Os funcionários da Prefeitura com salário de até R$2.500, em valores líquidos, receberão no quinto dia útil. A data cai na sexta-feira, dia 7
Pagamento dos servidores da Prefeitura continuará dividido em dois lotes este mês. Os funcionários com salário de até R$2.500, em valores líquidos, receberão no quinto dia útil. A data cai na sexta-feira (7). Já para quem tem remuneração superior a R$2.500 será pago até o dia 15.
O governo estadual também anunciou esta semana que vai manter até o fim do ano o sistema de escalonamento para a liberação do salário dos servidores. O depósito referente a setembro será efetuado nos dias 10, 14 e 18 deste mês. No entanto, o calendário de pagamento sofreu alteração para o último bimestre de 2016.
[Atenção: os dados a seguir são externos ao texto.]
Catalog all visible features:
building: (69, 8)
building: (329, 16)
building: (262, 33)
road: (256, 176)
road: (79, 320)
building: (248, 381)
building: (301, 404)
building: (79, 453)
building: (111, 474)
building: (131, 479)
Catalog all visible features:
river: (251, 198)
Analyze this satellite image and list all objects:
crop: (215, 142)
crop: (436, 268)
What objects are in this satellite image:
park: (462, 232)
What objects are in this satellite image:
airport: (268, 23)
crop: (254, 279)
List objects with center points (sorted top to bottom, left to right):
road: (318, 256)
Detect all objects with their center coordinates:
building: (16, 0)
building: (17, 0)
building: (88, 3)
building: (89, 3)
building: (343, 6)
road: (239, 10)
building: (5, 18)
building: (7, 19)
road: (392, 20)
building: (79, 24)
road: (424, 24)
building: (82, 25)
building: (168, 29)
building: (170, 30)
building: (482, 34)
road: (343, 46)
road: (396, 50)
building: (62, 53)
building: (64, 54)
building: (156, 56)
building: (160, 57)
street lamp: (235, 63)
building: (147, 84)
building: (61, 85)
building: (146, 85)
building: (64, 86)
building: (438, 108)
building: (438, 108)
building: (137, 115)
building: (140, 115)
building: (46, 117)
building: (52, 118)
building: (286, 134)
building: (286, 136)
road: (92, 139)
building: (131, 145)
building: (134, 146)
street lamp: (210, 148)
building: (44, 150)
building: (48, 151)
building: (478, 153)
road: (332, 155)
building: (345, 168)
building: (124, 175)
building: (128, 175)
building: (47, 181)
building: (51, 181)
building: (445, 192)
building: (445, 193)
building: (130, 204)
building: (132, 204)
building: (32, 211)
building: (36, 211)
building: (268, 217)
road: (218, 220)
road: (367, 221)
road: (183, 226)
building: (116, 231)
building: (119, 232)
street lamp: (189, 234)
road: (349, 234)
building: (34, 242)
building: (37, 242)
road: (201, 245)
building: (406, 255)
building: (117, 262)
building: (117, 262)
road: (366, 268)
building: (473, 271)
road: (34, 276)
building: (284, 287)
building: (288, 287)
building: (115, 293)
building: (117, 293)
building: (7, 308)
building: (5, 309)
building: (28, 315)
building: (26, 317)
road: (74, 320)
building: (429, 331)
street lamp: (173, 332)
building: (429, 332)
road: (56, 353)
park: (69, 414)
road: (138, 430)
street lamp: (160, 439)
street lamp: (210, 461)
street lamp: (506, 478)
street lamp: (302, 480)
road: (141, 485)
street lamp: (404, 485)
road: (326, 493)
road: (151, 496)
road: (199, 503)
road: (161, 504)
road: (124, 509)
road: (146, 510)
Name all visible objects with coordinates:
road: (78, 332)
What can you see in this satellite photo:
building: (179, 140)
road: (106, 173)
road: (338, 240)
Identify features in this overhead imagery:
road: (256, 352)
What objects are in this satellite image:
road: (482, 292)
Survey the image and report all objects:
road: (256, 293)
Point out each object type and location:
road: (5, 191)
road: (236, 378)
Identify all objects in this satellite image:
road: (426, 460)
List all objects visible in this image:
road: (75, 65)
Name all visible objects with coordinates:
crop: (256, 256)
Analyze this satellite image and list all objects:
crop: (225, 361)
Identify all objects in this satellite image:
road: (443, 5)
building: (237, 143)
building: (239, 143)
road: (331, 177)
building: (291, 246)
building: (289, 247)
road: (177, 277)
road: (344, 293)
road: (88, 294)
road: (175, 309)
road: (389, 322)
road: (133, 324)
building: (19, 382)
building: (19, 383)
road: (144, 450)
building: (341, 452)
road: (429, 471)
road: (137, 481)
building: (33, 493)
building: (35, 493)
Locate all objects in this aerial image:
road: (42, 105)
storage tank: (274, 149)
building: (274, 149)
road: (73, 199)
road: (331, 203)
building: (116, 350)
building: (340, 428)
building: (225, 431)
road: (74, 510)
Os funcionários que ganham até R$3 mil receberão o salário integral no nono dia útil em novembro (14/11) e no oitavo dia útil em dezembro (12/12). Esse grupo representa 75% do funcionalismo público estadual. Já para quem tem salário líquido de até R$6 mil, o governo estadual vai pagar R$3 mil no dia 14 de novembro e o restante em outras duas parcelas: 18 e 23 do próximo mês. Em dezembro, os pagamentos serão feitos nos dias 12, 19 e 21. Os servidores que têm o salário maior que R$6 mil, que correspondem a 8% do funcionalismo, vão receber R$3 mil no dia 14 de novembro e o restante nos dias 18 e 23.
As datas do pagamento do primeiro trimestre de 2017 e um posicionamento sobre o pagamento do 13º salário serão tema da reunião marcada para o final do mês de novembro. Segundo o secretário estadual de Planejamento e Gestão, Helvécio Magalhães, o governo mineiro fará todo o possível para pagar o benefício em dia para o funcionalismo. Magalhães também argumentou que não está previsto reajuste para a categoria este ano e espera compreensão do funcionalismo e das entidades sindicais.
O secretário reforçou que o Estado continua com dificuldades no fluxo de caixa para honrar a folha de pagamento, pois o valor total hoje é superior a R$3 bilhões por mês e não houve crescimento da arrecadação. “O governo mostrou, com toda a transparência, que não há recursos nem para pagar no quinto dia útil nem para conceder o reajuste reivindicado pelos sindicatos”, encerrou.